_Task instructions_
Every line holding "size" should be copied from the records below.

_Records supplied_
• • • • • • •
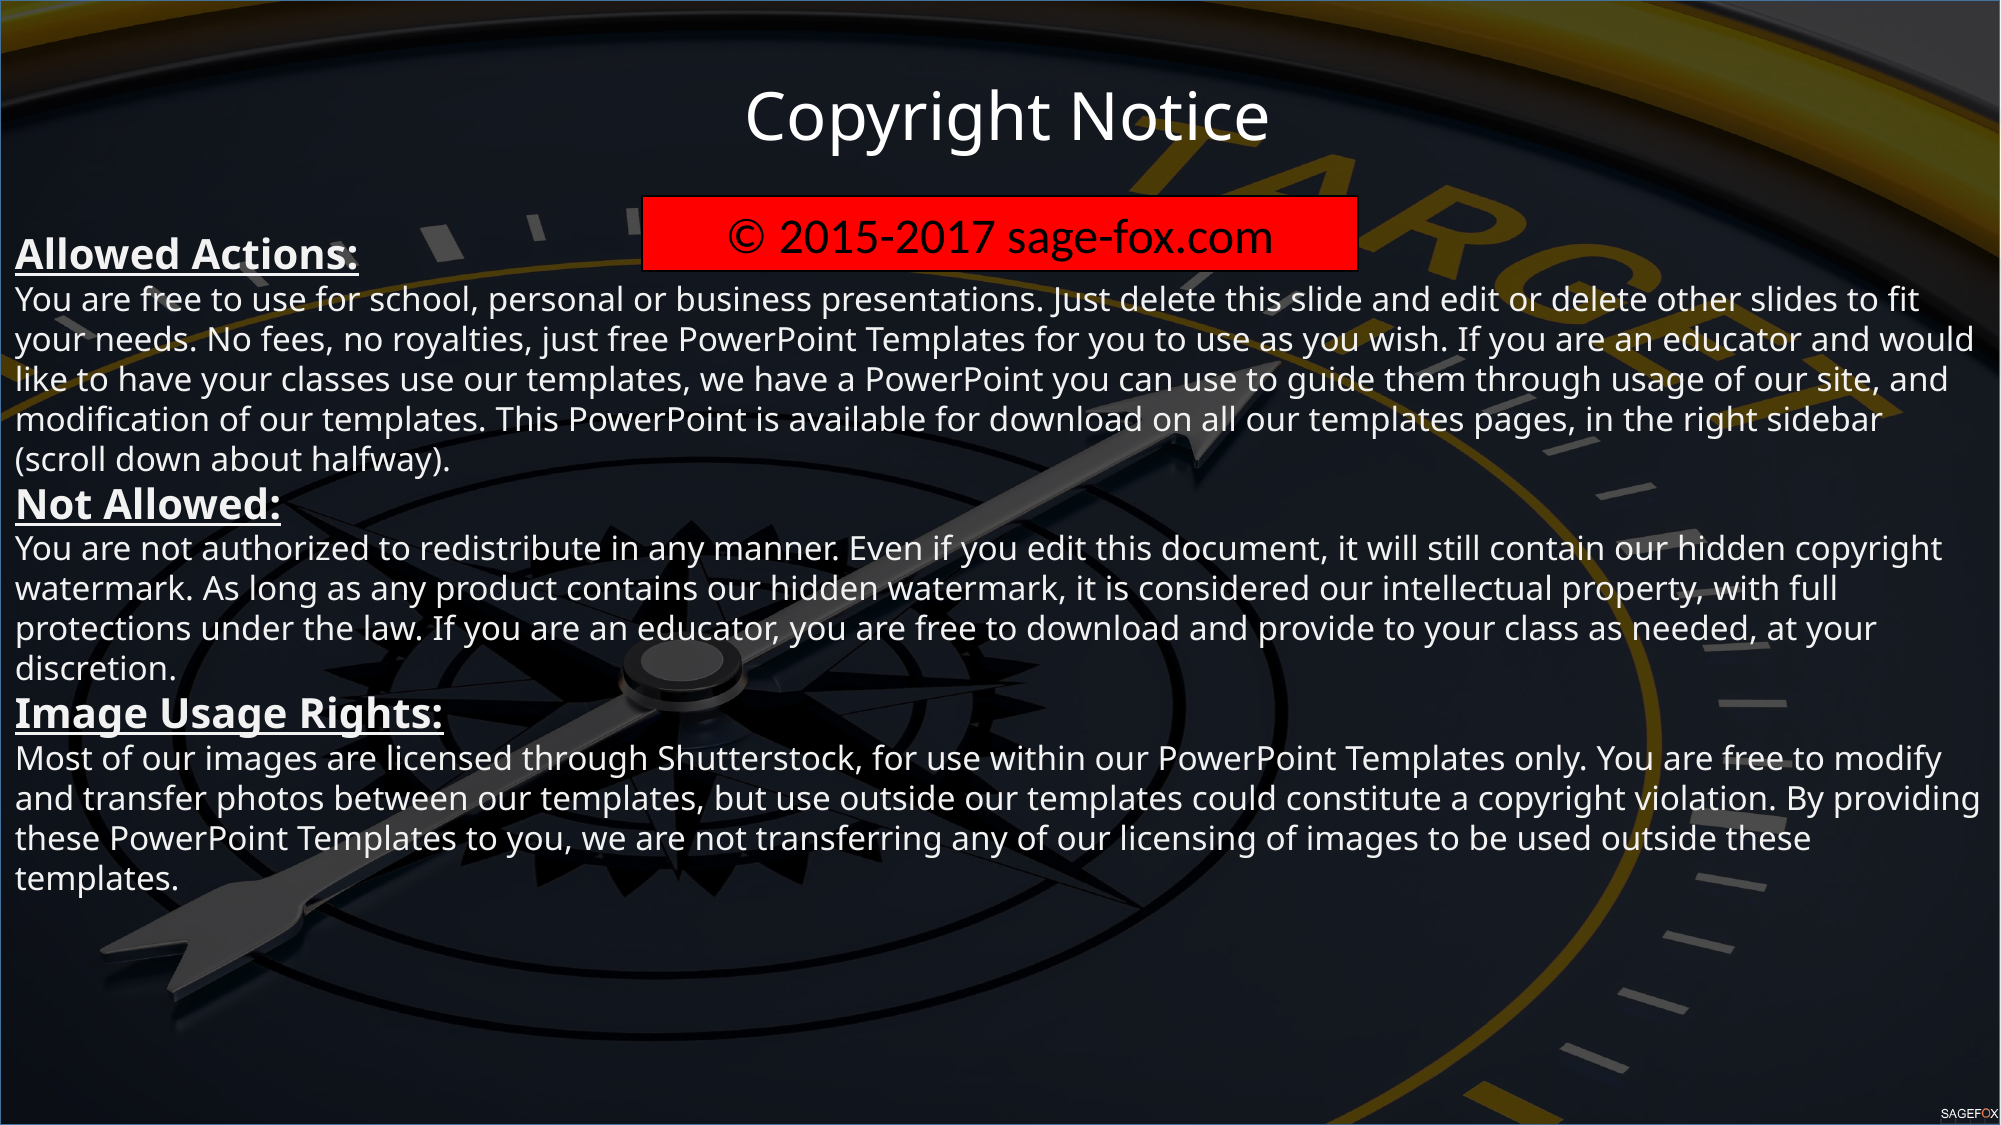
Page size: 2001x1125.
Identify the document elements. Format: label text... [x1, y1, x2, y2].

text_box Allowed Actions: You are free to use for school, personal or business presentations. Just delete this slide and edit or delete other slides to fit your needs. No fees, no royalties, just free PowerPoint Templates for you to use as you wish. If you are an educator and would like to have your classes use our templates, we have a PowerPoint you can use to guide them through usage of our site, and modification of our templates. This PowerPoint is available for download on all our templates pages, in the right sidebar (scroll down about halfway). Not Allowed: You are not authorized to redistribute in any manner. Even if you edit this document, it will still contain our hidden copyright watermark. As long as any product contains our hidden watermark, it is considered our intellectual property, with full protections under the law. If you are an educator, you are free to download and provide to your class as needed, at your discretion. Image Usage Rights: Most of our images are licensed through Shutterstock, for use within our PowerPoint Templates only. You are free to modify and transfer photos between our templates, but use outside our templates could constitute a copyright violation. By providing these PowerPoint Templates to you, we are not transferring any of our licensing of images to be used outside these templates. [0, 0, 2000, 1125]
text_box © 2015-2017 sage-fox.com [641, 196, 1358, 272]
title Copyright Notice [493, 60, 1524, 178]
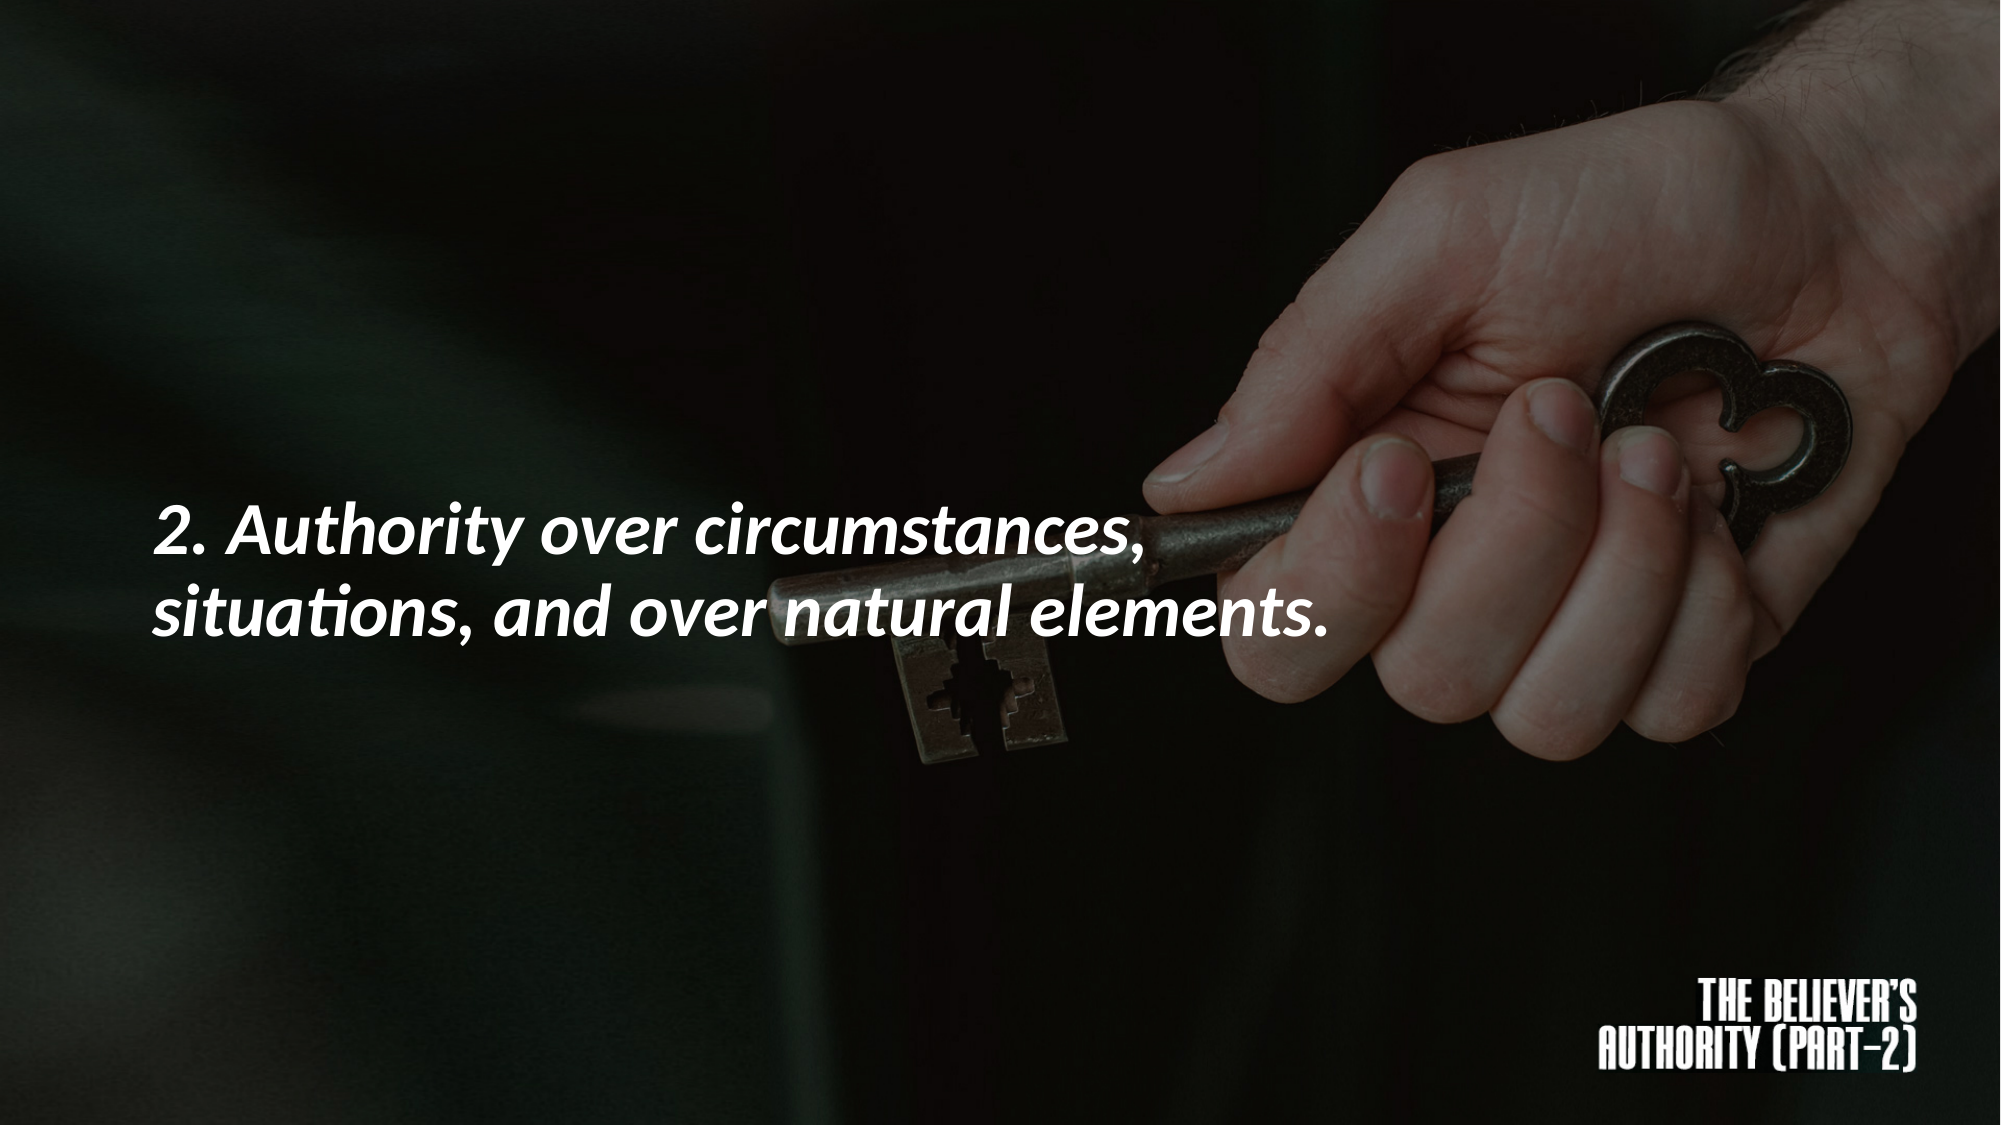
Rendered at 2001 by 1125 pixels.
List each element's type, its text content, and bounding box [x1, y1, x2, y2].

picture [0, 0, 2001, 1125]
title 2. Authority over circumstances, situations, and over natural elements. [137, 71, 1863, 1071]
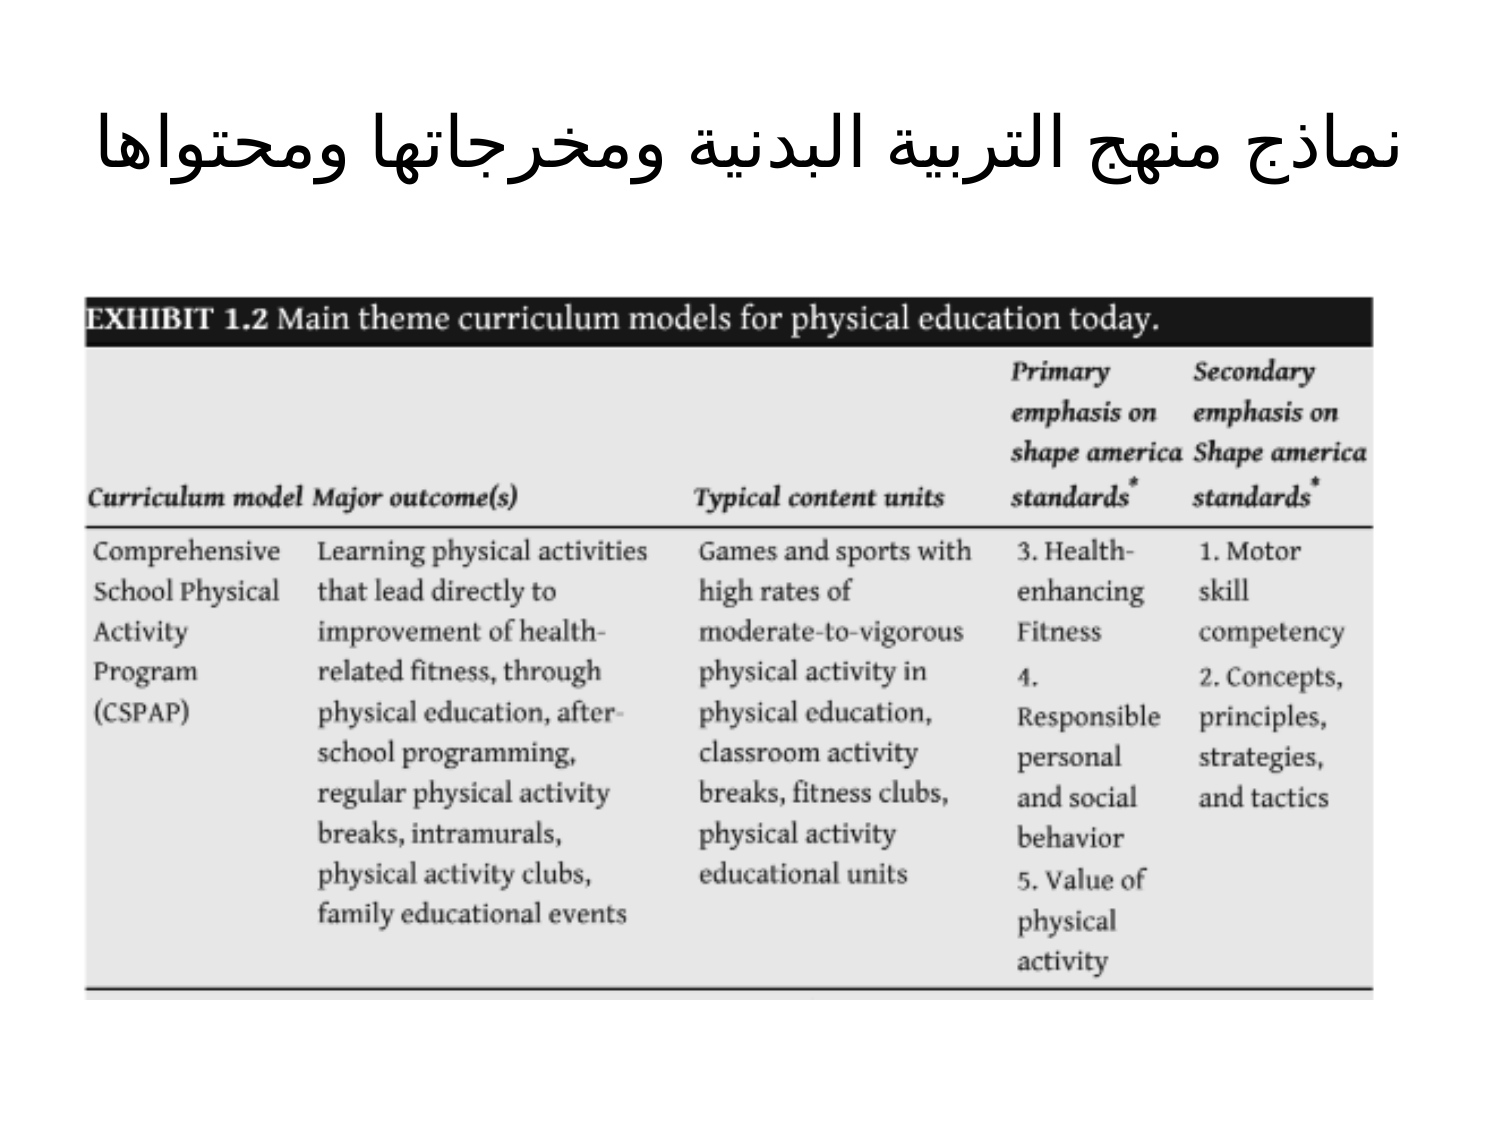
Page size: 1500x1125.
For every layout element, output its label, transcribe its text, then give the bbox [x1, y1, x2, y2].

title نماذج منهج التربية البدنية ومخرجاتها ومحتواها [75, 45, 1425, 233]
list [76, 281, 1451, 1000]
• • • • • • •
_Your response_
Page size: 2001x1125.
Page size: 1500x1125.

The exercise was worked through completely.